Our original hypotheses assumed that there is a plausible relationship between CWs implementation and socio-economic development. In particular, CWs are likely to foster local economic diversification in related and unrelated sectors through knowledge and entrepreneurship spill-overs, as well as to strengthen local communitarian ties.
Before investigating those plausible relations, we tried to put forth an acceptable, although non- conclusive, definition of corporate welfare, mainly relying on the CSR academic literature and the local development corpus of studies. Moreover, we referred to a multifaceted group of academic contributions and relied on social capital literature, Evolutionary Economic Geography’s concept of “related” and “unrelated” variety, as well as on local development studies. The mix of these three academic literatures allowed us to develop an interpretative schema that frames CWs within local development processes.
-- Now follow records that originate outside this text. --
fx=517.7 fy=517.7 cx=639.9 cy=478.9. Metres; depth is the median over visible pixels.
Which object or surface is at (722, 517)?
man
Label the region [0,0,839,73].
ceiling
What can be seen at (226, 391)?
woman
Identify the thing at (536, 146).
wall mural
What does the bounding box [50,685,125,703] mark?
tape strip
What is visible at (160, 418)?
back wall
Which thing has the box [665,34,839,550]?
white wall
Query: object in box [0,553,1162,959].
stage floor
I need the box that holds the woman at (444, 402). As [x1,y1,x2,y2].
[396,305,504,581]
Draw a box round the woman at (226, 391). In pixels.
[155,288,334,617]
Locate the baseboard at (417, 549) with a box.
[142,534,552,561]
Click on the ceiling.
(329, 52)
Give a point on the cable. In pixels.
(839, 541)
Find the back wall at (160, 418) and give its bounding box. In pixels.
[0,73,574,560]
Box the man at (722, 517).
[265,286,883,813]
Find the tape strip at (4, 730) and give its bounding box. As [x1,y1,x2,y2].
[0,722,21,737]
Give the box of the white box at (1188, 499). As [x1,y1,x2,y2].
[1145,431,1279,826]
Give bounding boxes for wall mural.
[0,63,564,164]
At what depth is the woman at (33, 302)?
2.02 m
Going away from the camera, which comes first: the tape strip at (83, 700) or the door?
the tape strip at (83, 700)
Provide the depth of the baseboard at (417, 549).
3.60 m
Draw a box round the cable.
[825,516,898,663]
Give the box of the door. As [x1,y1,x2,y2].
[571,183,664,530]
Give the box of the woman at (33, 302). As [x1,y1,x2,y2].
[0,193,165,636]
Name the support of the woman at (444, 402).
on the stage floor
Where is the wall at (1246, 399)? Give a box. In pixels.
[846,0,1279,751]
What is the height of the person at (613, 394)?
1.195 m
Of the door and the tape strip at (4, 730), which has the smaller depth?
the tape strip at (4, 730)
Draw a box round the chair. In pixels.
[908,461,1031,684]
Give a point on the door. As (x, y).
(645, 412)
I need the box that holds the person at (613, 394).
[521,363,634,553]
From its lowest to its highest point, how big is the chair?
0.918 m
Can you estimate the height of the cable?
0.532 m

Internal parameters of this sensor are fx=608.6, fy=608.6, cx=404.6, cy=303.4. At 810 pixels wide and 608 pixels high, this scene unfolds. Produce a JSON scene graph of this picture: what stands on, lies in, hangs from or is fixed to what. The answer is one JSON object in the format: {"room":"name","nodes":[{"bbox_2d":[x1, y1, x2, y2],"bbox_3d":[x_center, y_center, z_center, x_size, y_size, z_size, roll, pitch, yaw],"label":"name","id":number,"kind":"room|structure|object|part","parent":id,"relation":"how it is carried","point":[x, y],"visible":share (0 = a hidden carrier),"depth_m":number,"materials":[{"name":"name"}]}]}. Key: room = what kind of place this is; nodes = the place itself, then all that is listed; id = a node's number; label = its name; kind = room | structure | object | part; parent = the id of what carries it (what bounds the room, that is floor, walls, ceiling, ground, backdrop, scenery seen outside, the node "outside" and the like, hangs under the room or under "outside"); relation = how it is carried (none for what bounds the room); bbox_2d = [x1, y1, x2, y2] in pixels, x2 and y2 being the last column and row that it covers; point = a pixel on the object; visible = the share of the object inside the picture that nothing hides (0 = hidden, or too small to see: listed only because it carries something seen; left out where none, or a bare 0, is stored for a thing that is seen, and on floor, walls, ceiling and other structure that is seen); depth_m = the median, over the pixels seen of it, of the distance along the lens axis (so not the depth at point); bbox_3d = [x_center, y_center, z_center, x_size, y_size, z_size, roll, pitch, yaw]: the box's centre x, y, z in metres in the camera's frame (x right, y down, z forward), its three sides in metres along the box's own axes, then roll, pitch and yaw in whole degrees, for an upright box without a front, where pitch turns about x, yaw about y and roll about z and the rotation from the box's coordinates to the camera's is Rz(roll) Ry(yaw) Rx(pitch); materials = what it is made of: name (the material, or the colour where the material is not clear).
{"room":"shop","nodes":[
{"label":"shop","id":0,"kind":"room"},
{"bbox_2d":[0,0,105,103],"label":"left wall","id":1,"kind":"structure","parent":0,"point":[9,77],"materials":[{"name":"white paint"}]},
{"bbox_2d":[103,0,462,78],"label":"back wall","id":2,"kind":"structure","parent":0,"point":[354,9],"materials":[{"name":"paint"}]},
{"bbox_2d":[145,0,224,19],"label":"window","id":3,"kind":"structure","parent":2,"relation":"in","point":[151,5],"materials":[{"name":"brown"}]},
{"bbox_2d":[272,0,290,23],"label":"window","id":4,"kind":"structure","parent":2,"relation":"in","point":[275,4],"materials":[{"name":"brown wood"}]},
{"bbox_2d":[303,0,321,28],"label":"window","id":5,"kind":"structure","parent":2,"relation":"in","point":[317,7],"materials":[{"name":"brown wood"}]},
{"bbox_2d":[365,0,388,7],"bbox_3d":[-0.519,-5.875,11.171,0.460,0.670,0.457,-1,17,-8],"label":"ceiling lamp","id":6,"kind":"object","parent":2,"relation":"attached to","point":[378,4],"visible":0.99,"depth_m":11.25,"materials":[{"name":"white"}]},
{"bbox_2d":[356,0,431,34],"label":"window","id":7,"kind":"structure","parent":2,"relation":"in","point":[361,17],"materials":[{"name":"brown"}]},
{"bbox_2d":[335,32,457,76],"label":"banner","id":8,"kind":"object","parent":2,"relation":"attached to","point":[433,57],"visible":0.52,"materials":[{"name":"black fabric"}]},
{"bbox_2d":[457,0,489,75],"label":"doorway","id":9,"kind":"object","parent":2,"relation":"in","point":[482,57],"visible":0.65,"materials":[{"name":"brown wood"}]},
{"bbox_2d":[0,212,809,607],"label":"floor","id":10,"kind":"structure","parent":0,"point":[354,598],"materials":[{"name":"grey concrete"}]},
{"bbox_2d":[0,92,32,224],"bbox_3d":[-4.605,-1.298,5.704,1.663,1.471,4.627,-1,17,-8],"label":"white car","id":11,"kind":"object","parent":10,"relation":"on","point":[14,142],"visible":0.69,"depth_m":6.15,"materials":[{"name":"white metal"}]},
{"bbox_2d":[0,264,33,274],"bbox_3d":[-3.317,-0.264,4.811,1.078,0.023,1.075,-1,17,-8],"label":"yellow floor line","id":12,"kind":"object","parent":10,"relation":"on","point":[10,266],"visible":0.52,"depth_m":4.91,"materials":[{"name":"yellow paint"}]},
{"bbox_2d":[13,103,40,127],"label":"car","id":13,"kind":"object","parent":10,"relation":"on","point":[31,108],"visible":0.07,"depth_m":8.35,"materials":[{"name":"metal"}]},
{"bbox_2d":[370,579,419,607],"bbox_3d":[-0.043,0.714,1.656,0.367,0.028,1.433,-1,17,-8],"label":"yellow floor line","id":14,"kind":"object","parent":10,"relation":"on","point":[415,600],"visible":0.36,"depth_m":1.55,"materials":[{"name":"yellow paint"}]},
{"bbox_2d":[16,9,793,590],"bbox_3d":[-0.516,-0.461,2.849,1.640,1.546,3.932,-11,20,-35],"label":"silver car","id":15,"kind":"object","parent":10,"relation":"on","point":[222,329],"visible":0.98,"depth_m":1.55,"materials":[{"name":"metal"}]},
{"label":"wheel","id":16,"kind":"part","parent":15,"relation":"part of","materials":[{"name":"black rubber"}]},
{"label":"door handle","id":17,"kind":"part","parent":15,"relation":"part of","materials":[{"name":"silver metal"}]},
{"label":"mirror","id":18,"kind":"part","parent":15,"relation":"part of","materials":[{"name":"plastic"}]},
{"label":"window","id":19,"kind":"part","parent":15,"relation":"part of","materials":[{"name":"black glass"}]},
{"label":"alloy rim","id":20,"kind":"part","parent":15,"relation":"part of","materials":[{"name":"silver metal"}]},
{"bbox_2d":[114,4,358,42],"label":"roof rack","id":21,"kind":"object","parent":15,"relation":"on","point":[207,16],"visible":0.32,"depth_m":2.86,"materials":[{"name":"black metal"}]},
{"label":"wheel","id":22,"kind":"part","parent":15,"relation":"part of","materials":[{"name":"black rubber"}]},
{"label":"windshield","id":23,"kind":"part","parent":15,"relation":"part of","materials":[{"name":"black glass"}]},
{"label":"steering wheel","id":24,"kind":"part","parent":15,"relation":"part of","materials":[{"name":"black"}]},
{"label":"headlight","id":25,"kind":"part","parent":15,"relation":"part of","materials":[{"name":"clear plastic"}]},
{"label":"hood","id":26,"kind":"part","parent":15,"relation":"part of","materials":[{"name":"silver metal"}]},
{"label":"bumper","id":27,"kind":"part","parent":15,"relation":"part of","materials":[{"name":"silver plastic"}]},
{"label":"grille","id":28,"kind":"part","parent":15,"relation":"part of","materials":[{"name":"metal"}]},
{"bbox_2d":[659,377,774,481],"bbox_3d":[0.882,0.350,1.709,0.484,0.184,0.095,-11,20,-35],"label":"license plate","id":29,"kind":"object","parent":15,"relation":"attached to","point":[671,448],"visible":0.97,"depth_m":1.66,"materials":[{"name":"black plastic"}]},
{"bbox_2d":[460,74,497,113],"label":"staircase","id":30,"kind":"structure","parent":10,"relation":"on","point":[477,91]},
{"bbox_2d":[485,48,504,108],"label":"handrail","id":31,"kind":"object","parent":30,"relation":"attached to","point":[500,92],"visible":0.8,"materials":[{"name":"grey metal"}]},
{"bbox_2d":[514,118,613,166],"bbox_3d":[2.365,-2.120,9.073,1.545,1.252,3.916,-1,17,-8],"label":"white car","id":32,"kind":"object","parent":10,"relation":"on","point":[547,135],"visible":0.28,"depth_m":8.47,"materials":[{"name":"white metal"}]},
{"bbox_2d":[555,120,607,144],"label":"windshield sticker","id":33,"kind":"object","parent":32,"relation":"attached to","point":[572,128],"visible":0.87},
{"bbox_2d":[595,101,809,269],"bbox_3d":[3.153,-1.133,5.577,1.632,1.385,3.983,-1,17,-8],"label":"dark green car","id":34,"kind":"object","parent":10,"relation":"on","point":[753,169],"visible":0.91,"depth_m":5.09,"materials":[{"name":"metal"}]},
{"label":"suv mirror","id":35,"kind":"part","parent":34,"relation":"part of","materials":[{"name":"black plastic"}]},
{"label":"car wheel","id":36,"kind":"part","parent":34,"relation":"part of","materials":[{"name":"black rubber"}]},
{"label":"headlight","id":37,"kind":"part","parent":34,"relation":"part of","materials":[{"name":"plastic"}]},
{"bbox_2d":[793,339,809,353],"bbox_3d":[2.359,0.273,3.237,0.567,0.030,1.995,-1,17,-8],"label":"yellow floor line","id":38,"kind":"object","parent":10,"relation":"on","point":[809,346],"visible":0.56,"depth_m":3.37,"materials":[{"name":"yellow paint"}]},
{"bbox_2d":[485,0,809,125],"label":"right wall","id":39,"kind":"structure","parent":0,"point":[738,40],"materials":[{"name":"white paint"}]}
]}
In chapter 2, our analysis focused on Olivetti’s history and Adriano Olivetti’s political thought. We were inspired to dwell on this specific case for many reasons: 1) the Olivetti company is widely considered, by Italian academic literature, the ante litteram socially responsible enterprise. Therefore, for the sake of our study on CW and CSR, we could not avoid analyzing this paradigmatic case; 2) a more obvious hint came from Becattini’s comment on Porter and Kramer’s shared value (2011). Becattini’s reference to Olivetti led us to detect, what were so far, unexplored connections between Olivettian thought and Italian local development literature.
Becattini’s reference to Olivetti’s case suggested an intellectual line of thought that, sometimes outwardly and often implicitly, connects AO’s social and political ideas to the local development literature. Hence, we went down this path of an ideal intellectual line of thought and reviewed Giorgio Fuà’s work (one of the few masters that Giacomo Becattini acknowledged), the theoretical cornerstones of Giacomo Becattini up to Porter and Kramer's shared value. We then proposed, relying on Olivetti’s, Becattini’s, Porter’s and Kramer’s works, a reassessment of the original concept of shared value, and called it "communitarian" shared value.
We then analysed the implementation of CWs in a specific territorial context. We focused on the effects of CWs implemented by Ferrero and Miroglio, two Albese multinationals in the province of Cuneo. As aforementioned, by investigating the possible “external” effects that stem from larger enterprises’ CW policies - such as rising levels of local entrepreneurship, a growth in the number of firms operating in related and unrelated sectors, an increase in the levels of local trust relationships
- our goal was to better understand this connection (that had never been fully explored academically) and add an original contribution to the subject of “internal” CSR with external effects. Lacking general research and quantitative data on the subject, we relied mostly on a qualitative/ethnographic approach based on a deep analysis of literary and historical works, on the results of a web-survey that we administered to 28,759 enterprises in the province of Cuneo and on approximately 80 in-depth interviews. The original hypotheses of research have not been confirmed directly. It is instead the “entrepreneurial style” of local multinationals to condition, in a sort of spurious relation, both the independent CW variable and the dependent variable “local socio-economic development”.
Additionally, empirical research led us to better describe the “Cuneo system”, a macro productive system that encompasses a variety of LPSs and that present hybrid socio-economic features which we have defined as a “polycentric system of local productive systems”.